If the action is outside the delegation’s scope, it is denied. If no enforcement boundary exists, it executes.
Why Filtering Is Insufficient
Input filters inspect what goes into the model and output classifiers inspect what comes out, but both of them operate on text and neither of them operates on actions. A more targeted variant uses a classifier to detect injection and block the resulting action, which reaches closer to the action boundary but is still driven by content analysis. If the detector misses the injection, the action executes unexamined; if it fires on a legitimate input, a valid action is blocked. The defence remains only as reliable as the classifier, and the classifier is engaged in the same adversarial arms race that makes model-boundary certainty unachievable in the first place.

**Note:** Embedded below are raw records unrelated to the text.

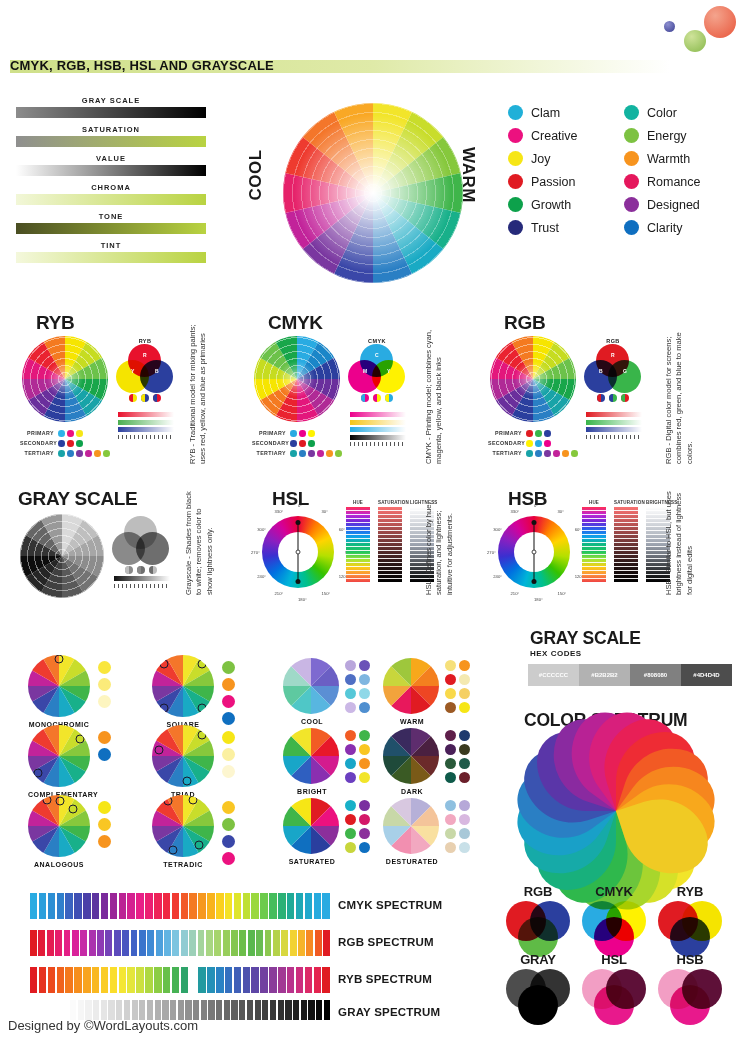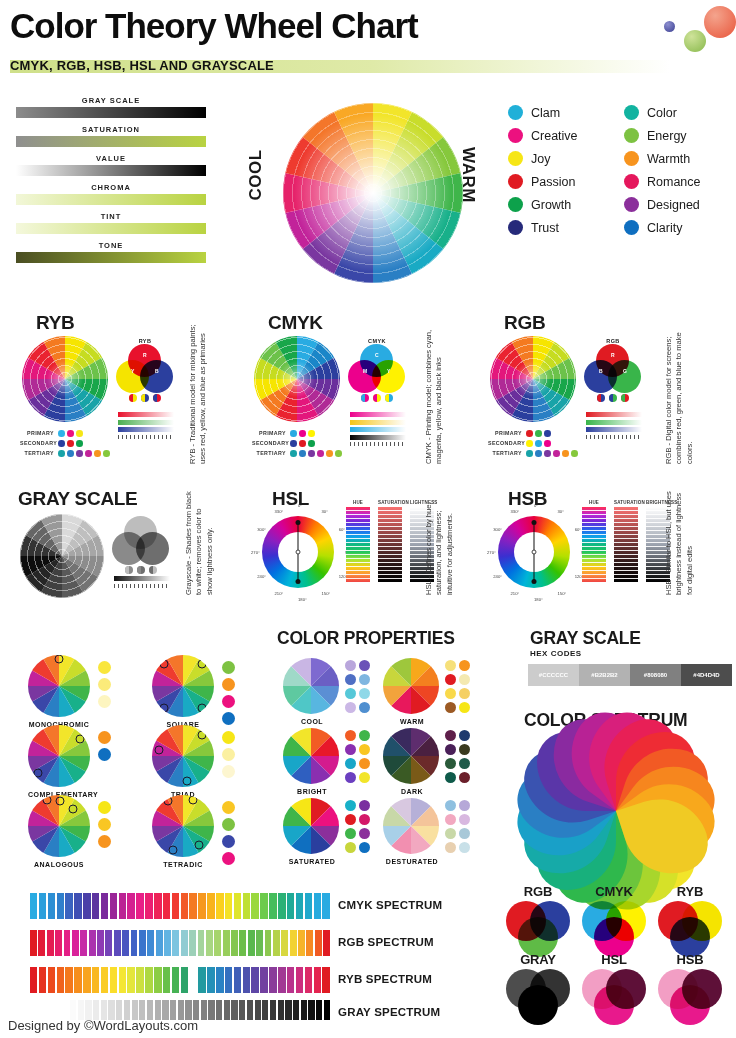--- a/index.html
+++ b/index.html
@@ -162,9 +162,6 @@
 
 <div class="page">
 
-  <div class="header">
-    <div class="title">Color Theory Wheel Chart</div>
-  </div>
   <div class="subbar"></div>
   <div class="subtitle">CMYK, RGB, HSB, HSL AND GRAYSCALE</div>
   <div class="bubbles">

The hardest case for filter-based defence is an injected instruction that produces a well-formed, innocuous-looking tool call. The input may not contain obvious adversarial markers, the output may be a syntactically valid function call with plausible parameters, and a content filter sees a clean request and a clean response. The tool layer sees a valid invocation and executes it. The filter evaluated the content; nobody evaluated the action. The category error is using a model-boundary tool to solve an action-boundary problem.

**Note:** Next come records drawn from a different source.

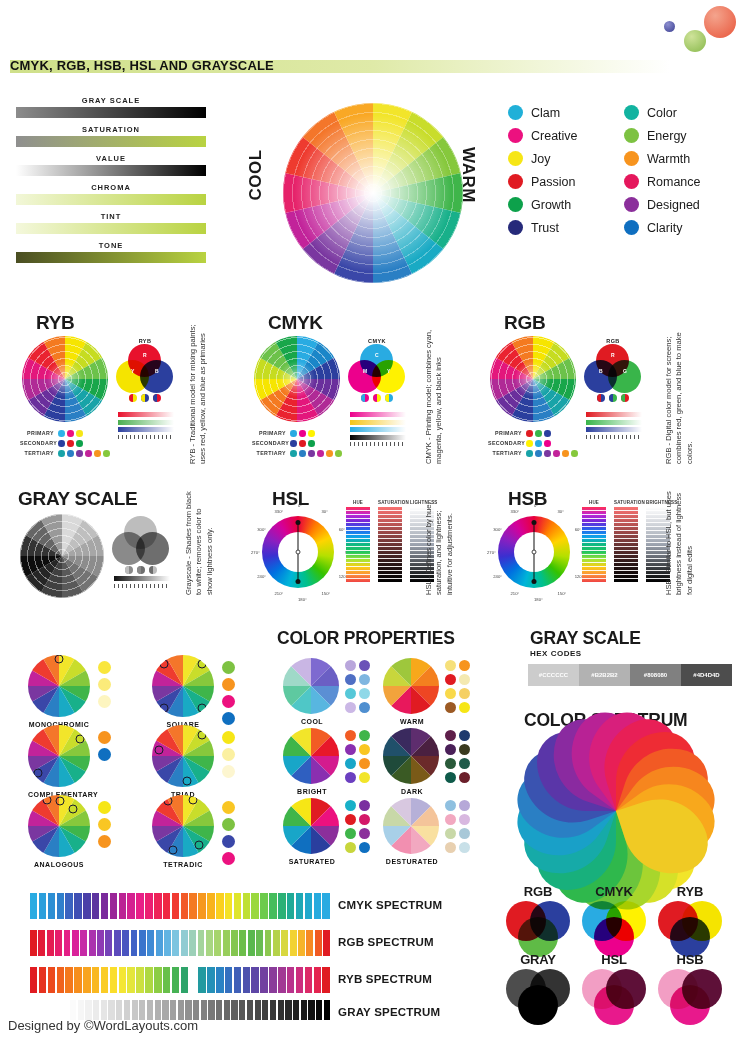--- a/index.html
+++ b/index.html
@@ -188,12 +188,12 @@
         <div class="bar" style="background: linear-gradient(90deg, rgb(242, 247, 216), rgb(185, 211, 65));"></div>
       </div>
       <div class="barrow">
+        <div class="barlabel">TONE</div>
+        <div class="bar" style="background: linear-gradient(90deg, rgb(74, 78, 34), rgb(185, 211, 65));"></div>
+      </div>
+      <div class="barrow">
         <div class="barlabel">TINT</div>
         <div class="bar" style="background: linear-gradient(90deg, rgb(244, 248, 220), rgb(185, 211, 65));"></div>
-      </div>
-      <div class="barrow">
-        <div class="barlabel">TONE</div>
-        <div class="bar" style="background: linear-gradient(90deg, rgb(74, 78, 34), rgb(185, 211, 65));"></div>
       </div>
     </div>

Governance Contains The Resulting Action
Governance does not prevent prompt injection. What it does is contain the blast radius. At the action boundary, every tool call is evaluated against the agent’s delegation before execution. The evaluation does not inspect the model’s reasoning or determine whether the model was compromised; it does not need to. It asks only whether the resulting action is within the delegation’s scope. If the agent is delegated to read claims and write summaries, then a data-export to an external endpoint is outside scope, regardless of why the model produced it.
An agent acting within its delegation can still produce incorrect results; governance constrains which actions execute, not the correctness of authorised behaviour. But a compromised model cannot escalate beyond its delegation. The structural advantage of action-boundary governance is that it sidesteps the model-boundary fight entirely. Model-boundary defence has to distinguish legitimate from adversarial reasoning in open-ended language, a problem no production system can reduce to a deterministic certainty. Action-boundary evaluation asks a narrower question: whether the resulting action is authorised under an explicit contract.

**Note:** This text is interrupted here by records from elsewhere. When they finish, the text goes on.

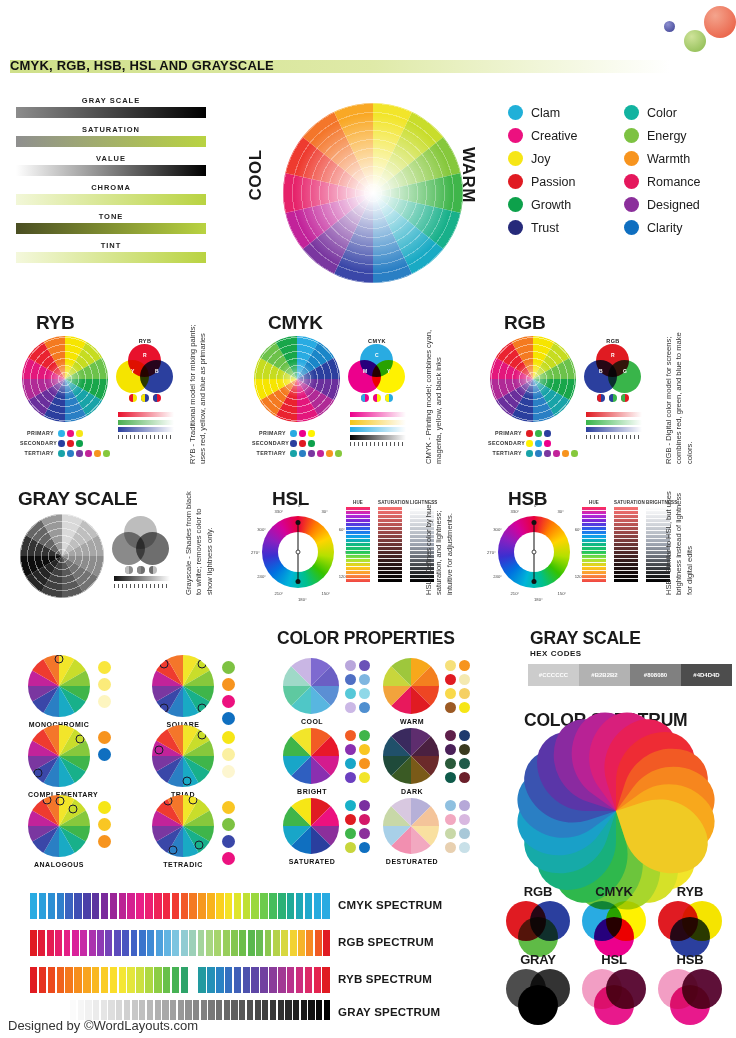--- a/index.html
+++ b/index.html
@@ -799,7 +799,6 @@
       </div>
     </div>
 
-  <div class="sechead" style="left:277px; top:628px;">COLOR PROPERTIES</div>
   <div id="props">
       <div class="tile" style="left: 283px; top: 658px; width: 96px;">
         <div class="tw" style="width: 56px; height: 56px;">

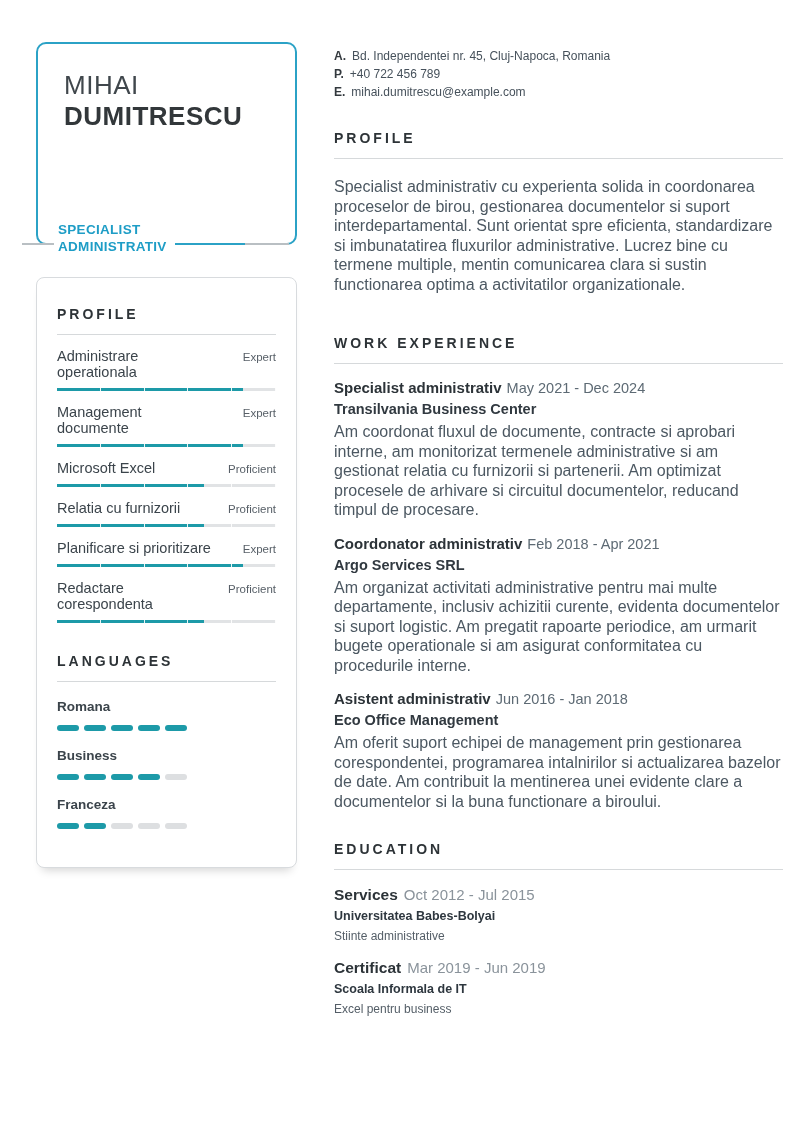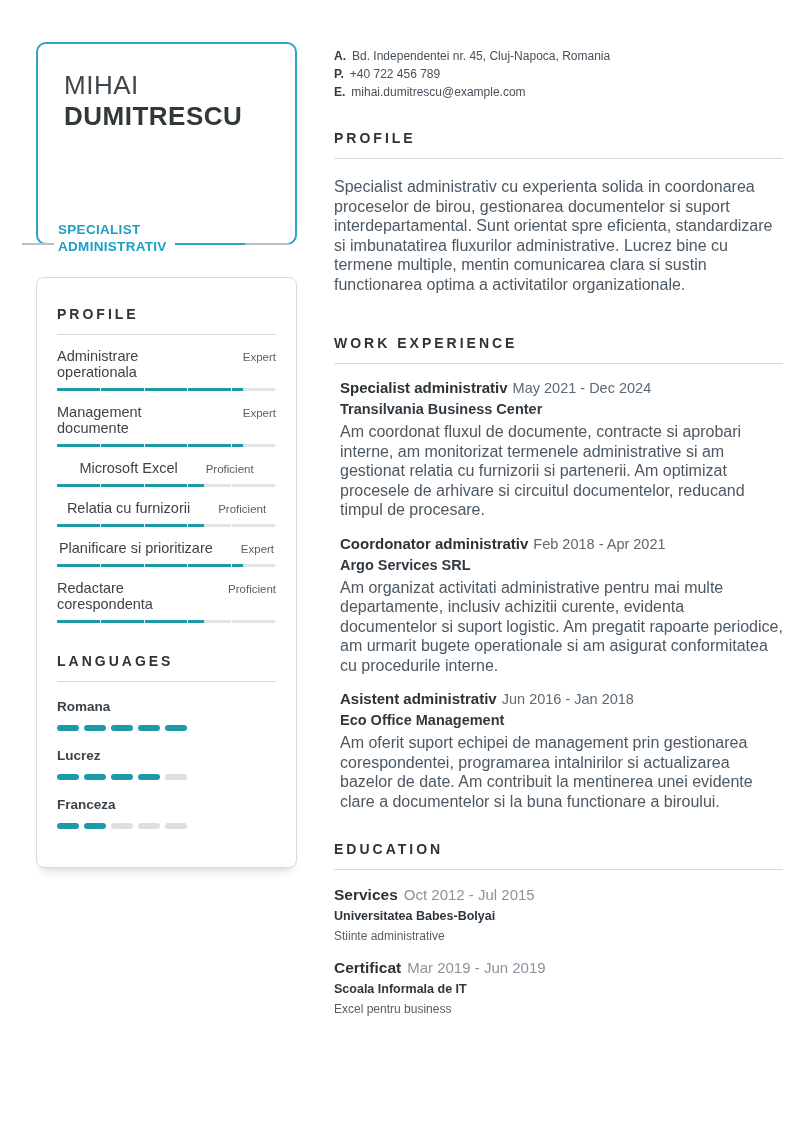--- a/index.html
+++ b/index.html
@@ -45,7 +45,7 @@
   .rule { height:1px; background:#d6d9db; margin-top:12px; }
 
   .skill-row { margin-top:13px; }
-  .skill-line { display:flex; justify-content:center; align-items:baseline;gap:28px; }
+  .skill-line { display:flex; justify-content:space-between; align-items:baseline;gap:28px; }
   .skill-name { font-size:14.5px; color:#3b444b; }
   .skill-level { font-size:11.5px; color:#575f67; }
   .skill-track { position:relative; height:3px; background:#e1e3e5; margin-top:8px; }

The injection corrupts the model’s intent. Governance constrains the system’s actions. The attack succeeds at the first layer, and it fails at the second, if the second layer is there to fail at.
The Enforcement Gap Lets The Attack Land
Many autonomous AI systems I have looked at do not have this second layer. The model produces a tool call and the tool layer executes it. The entire defence relies on preventing the model from being compromised in the first place, and when that defence fails — and for any system processing untrusted input it will eventually fail — nothing sits between the compromised model and the consequence. Prompt injection is correctly discussed as an AI safety problem, but the reason it produces real-world consequences is not only that models are vulnerable. It is that actions produced by compromised models are allowed to execute without governance evaluation.
The vulnerability is in the model. The failure is in the architecture.